FİLİZ ALİO cin gibi kıvrak zeka, o müthiş hafıza, o on parmağında on marifet olan hocaların hocası, o her yıl orkestra ile yepyeni bir konçerto çalan, her yıl mutlaka yepyeni bir resital programı ile dinleyici karşısına çıkan, bir yandan kocasının eserlerinin ilk çalınışlarını gerçekleştiren, bir yandan da iki çocuk yetiştiren Ferhunde Erkin gibi bir enerjinin bu dünyadan uçup gittiğine inanmak zor.
8 Temmuz 1909’da doğan Ferhunde Erkin’in anne tarafı yarı Çerkez, baba tarafı ise Giritliydi.

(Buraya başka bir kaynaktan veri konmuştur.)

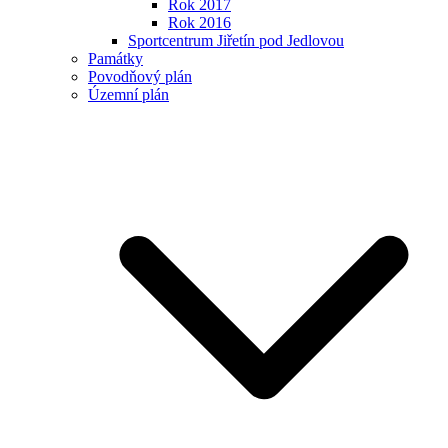
Rok 2017
Rok 2016
Sportcentrum Jiřetín pod Jedlovou
Památky
Povodňový plán
Územní plán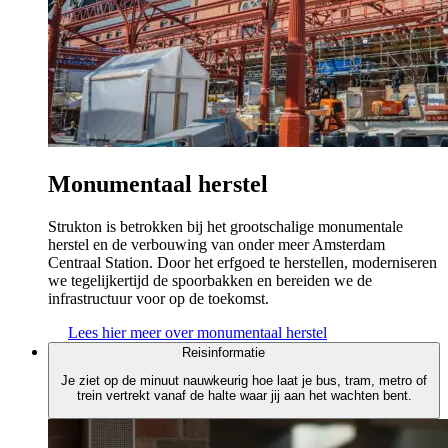
Monumentaal herstel
Strukton is betrokken bij het grootschalige monumentale
herstel en de verbouwing van onder meer Amsterdam
Centraal Station. Door het erfgoed te herstellen, moderniseren
we tegelijkertijd de spoorbakken en bereiden we de
infrastructuur voor op de toekomst.
Lees hier meer over monumentaal herstel
Reisinformatie
Je ziet op de minuut nauwkeurig hoe laat je bus, tram, metro of
trein vertrekt vanaf de halte waar jij aan het wachten bent.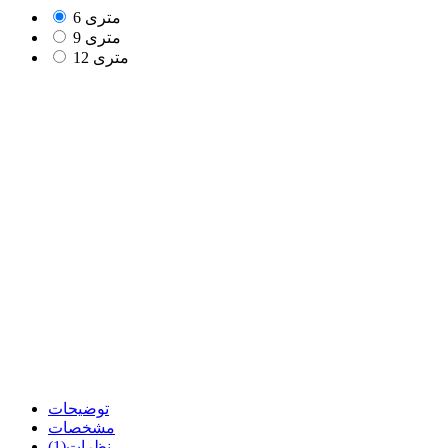
6 متری
9 متری
12 متری
توضیحات
مشخصات
نظرات(1)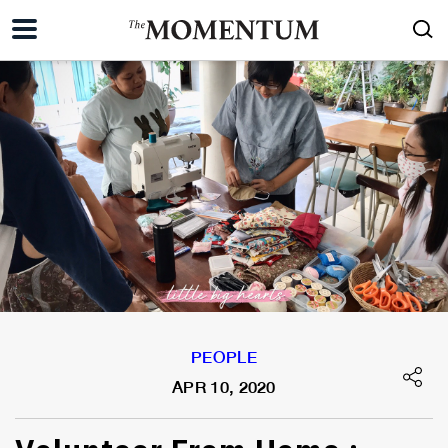
PEOPLE
APR 10, 2020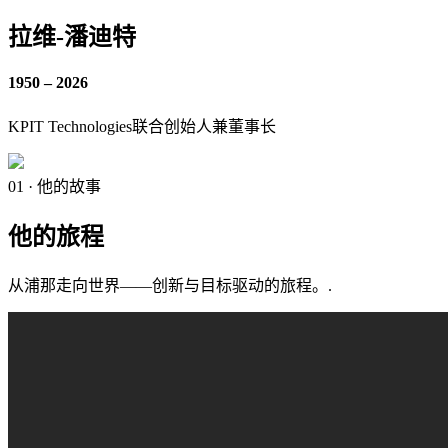
拉维-潘迪特
1950 – 2026
KPIT Technologies联合创始人兼董事长
01 · 他的故事
他的旅程
从浦那走向世界——创新与目标驱动的旅程。.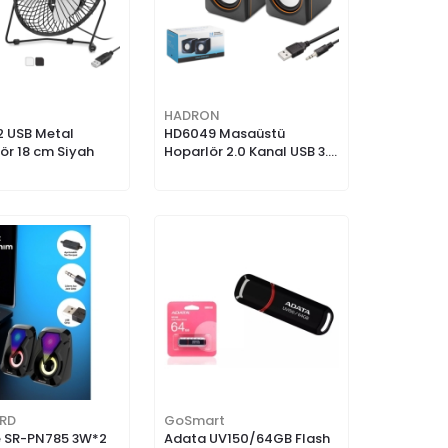
N
HADRON
LEERFEİ E
 USB Metal
HD6049 Masaüstü
2+1 USB/
ör 18 cm Siyah
Hoparlör 2.0 Kanal USB 3.5
mm
RD
GoSmart
KABLO PRI
 SR-PN785 3W*2
Adata UV150/64GB Flash
0.80MT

Kurmay subay olan Ali Remzi Yiğitgüden, çocukları Ferhunde ve Necdet’in müziğe yeteneklerini erken yaşta fark etmiş ve her ikisine de görevli olarak gittiği yerlerde keman ve piyano dersleri aldırmayı amaç edinmişti.
Bursla Almanya’ya gitti
Çocuklarının genel kültür ve eğitimlerine de çok önem veren bu ileri görüşlü baba sayesinde Ferhunde, Fransızcayı 1914 ile 1918 yılları arasında babası kurmay binbaşı olarak Bandırma’da görevliyken devam ettiği Ermeni Katolik Sörler Okulu’nda; İngilizceyi önce İstanbul’da Gedikpaşa Amerikan Okulu’nda, daha sonra da Arnavutköy Amerikan Koleji’nde öğrendi.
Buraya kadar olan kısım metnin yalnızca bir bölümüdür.